Moreover, we have to remember not to fall prey to the error of lifting one passage of Scripture out of context and absolutizing it to the detriment of other texts. Jesus’ words must be understood as coming from the same Jesus who prayed, “Not my will, your will be done” (Mark 14:36). So whatever we are asking for must first be God’s will for us to possess. After all, whatever is against God’s will is evil, and God can’t do evil. So if we’re asking God for something against his will—even if we don’t know that’s what we’re doing—it makes sense that God would not grant it to us. That is precisely what St. John brings to the discussion in 1 John 5:14-15: “if we ask anything according to his will he hears us. And if we know that he hears us in whatever we ask, we know that we have obtained the requests made of him.”
Coming from an Assemblies of God background, I remember suffering from the same root theological error here that the Word of Faith Movement suffers from. It is a belief that because Jesus “took our infirmities” on the cross, and “by his stripes we were healed,” according to 1 Peter 2:24 (cf. Isa. 53:3-5), this means that what Christ accomplished on the cross by way of healing can and will be fully appropriated in our lives now, this side of the veil, if we but have faith. Herein lies the fatal flaw.
The New Testament reveals that the fullness of the atonement of Christ will not be applied in our lives until we are perfected in heaven. For example, Romans 8:23 says plainly, “We wait for adoption as sons, the redemption of our bodies.” Our bodies are not redeemed yet! The older I get, the more profound this truth becomes! Just getting out of bed in the morning can be revelatory!
At times, and according to God’s will, the grace of God purchased for us on the cross will be applied in healing our bodies, but that is not the norm. That is a miracle. And miracles do happen, but not always. Not even usually! Paul asks, “Do all work miracles? Do all possess gifts of healing?” (1 Cor. 12:29-30). The answer is no!
Moreover, it’s not just our bodies that are not redeemed. Our souls, too, though “redeemed” through baptism, are not yet fully and finally redeemed, either.
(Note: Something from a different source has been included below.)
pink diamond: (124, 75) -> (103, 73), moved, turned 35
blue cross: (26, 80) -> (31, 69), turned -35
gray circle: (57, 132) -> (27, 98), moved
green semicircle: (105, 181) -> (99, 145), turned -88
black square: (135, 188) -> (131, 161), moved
They are still subject to sin and “infirmity.” That is why Paul will say, “Since we have these promises, beloved, let us cleanse ourselves from every defilement of body and spirit, and make holiness perfect in the fear of God” (2 Cor. 7:1). And that is why redemption is seen in Scripture as not only an accomplished reality in the life of Christians, but also as a future and contingent reality (Eph. 4:30; see also the Catechism of the Catholic Church 1069).
Make no mistake: this error is anything but trivial. It represents a shallow form of Christianity that tends to ignore the reality that everyone is not healed—even those with the greatest of faith. It teaches that everyone who is a true believer is supposed to be healed. And unfortunately, it can lead to a loss of faith in times of real crisis—when a child dies, or when a person is, in fact, not healed of a grave illness.
The truth is, we must trust God in all things. We cannot always know our own hearts (see Jer. 17:9) or the will of God in many of the matters we face. Paul tells us that now, “we know in part and we prophesy in part” (1 Cor. 13:12). When we ask God to heal us and we persevere in prayer, there is a time simply to accept and rejoice in God’s will, even if his will is not yet our will. Our Lord’s example is the paradigm for us in the spiritual life . . . always: “not what I will, but what you will.”
The will of “the man, Jesus Christ” (see 1 Tim. 2:5) was always in conformity with God’s will. Ours is not. But if we would but pray the words of Christ in faith, begging for God’s grace, we will be amazed to find that our will—bit by bit—conforms to God’s. Ultimately, that is the only way to true peace. And what we discover over and over in the spiritual life is that God has a tendency to work far more powerfully through our infirmities than he would have done through our supposed strengths.